INSTRUCTION: Begin at the line that contains "color: #b91c1c ->" and reproduce it along with every line after it to the end of the listing; skip any pictures.

SUPPLIED RECORDS:
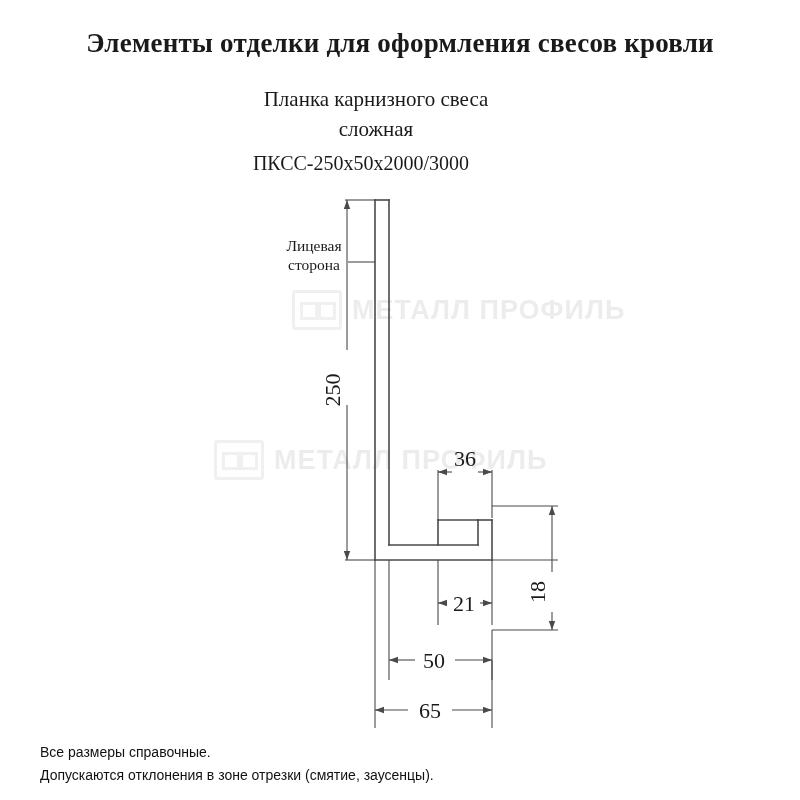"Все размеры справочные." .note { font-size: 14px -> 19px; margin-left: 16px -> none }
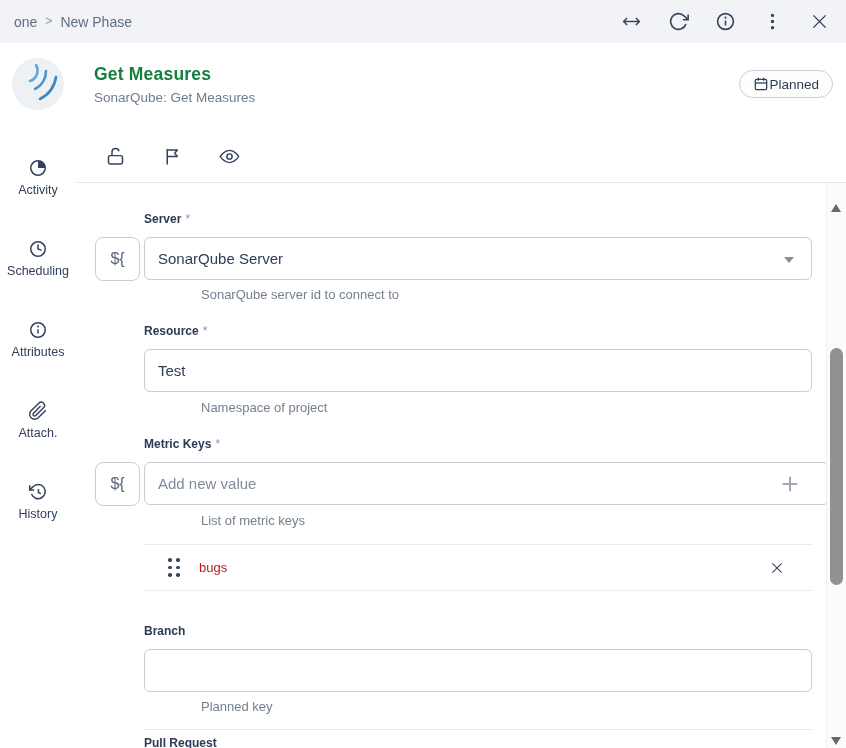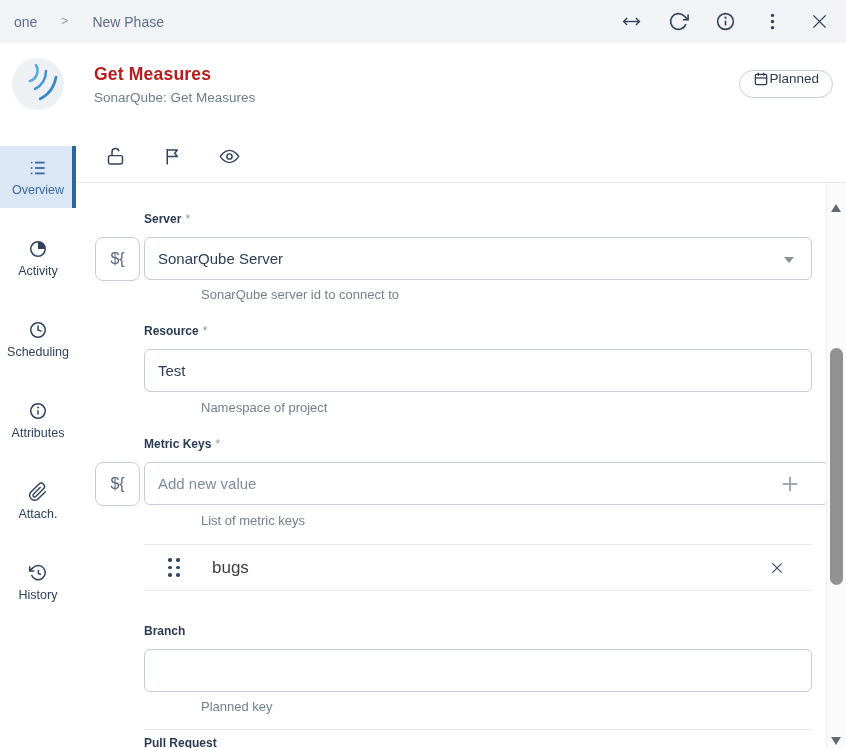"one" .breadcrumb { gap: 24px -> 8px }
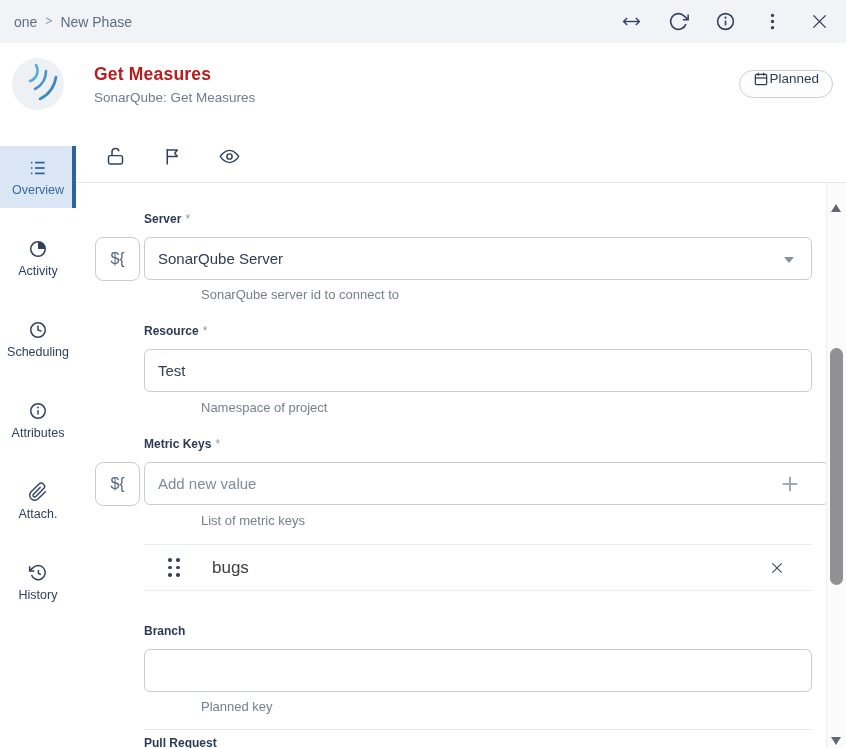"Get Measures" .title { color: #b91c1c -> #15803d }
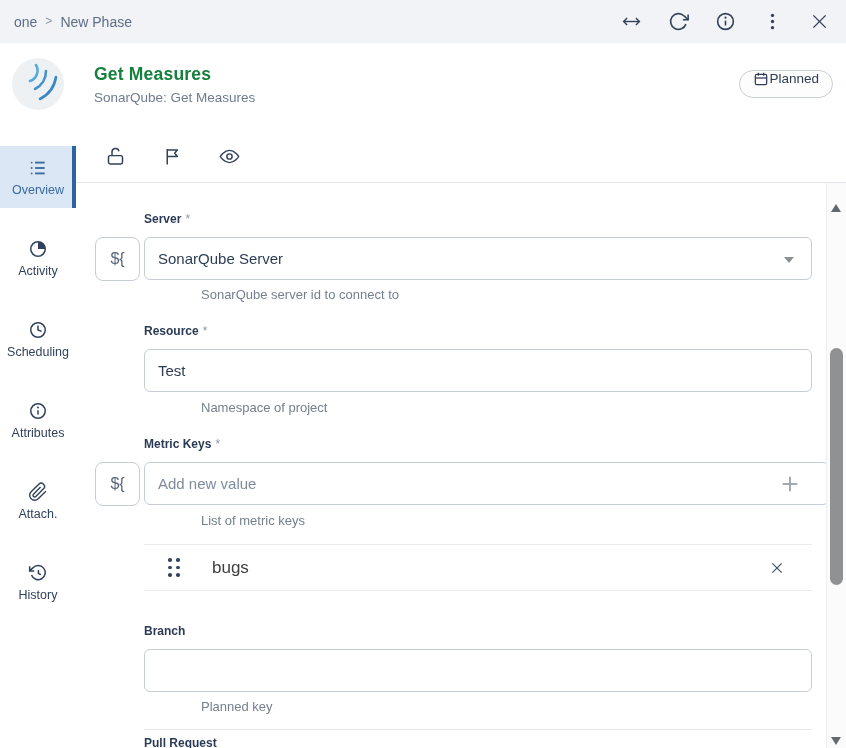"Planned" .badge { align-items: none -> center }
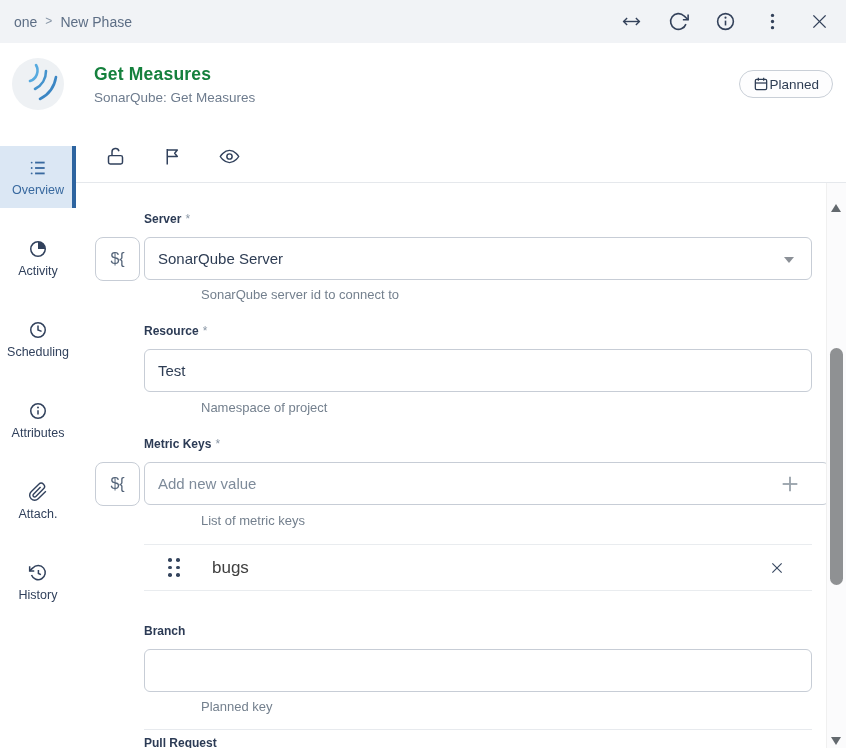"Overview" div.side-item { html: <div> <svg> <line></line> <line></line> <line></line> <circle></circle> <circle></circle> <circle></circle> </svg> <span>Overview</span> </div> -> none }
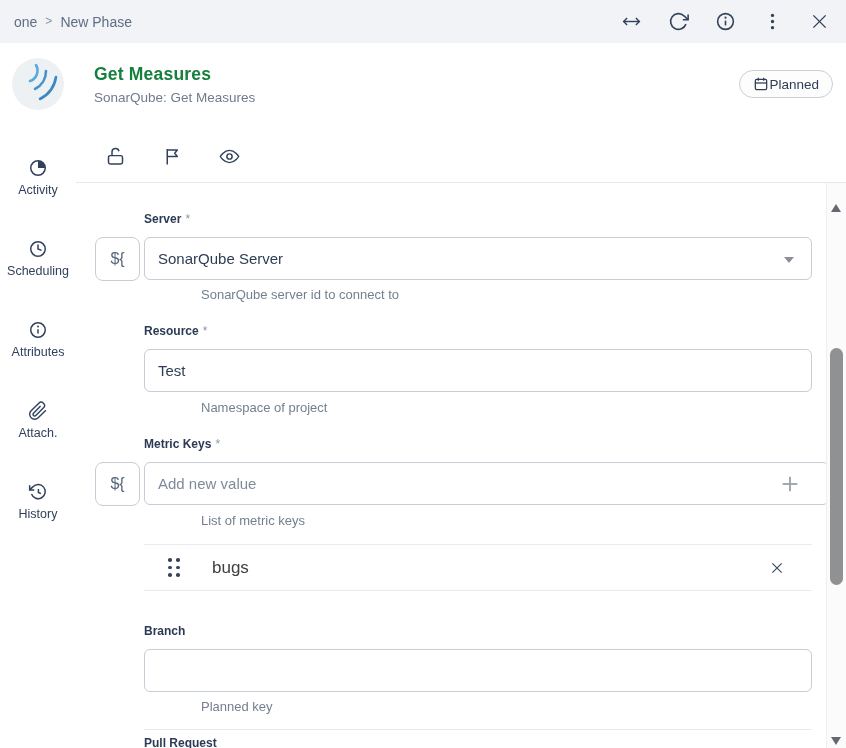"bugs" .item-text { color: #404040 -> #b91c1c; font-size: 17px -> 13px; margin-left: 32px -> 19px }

RESULT:
"Get Measures" .title { color: #b91c1c -> #15803d }
"Planned" .badge { align-items: none -> center }
"Overview" div.side-item { html: <div> <svg> <line></line> <line></line> <line></line> <circle></circle> <circle></circle> <circle></circle> </svg> <span>Overview</span> </div> -> none }
"bugs" .item-text { color: #404040 -> #b91c1c; font-size: 17px -> 13px; margin-left: 32px -> 19px }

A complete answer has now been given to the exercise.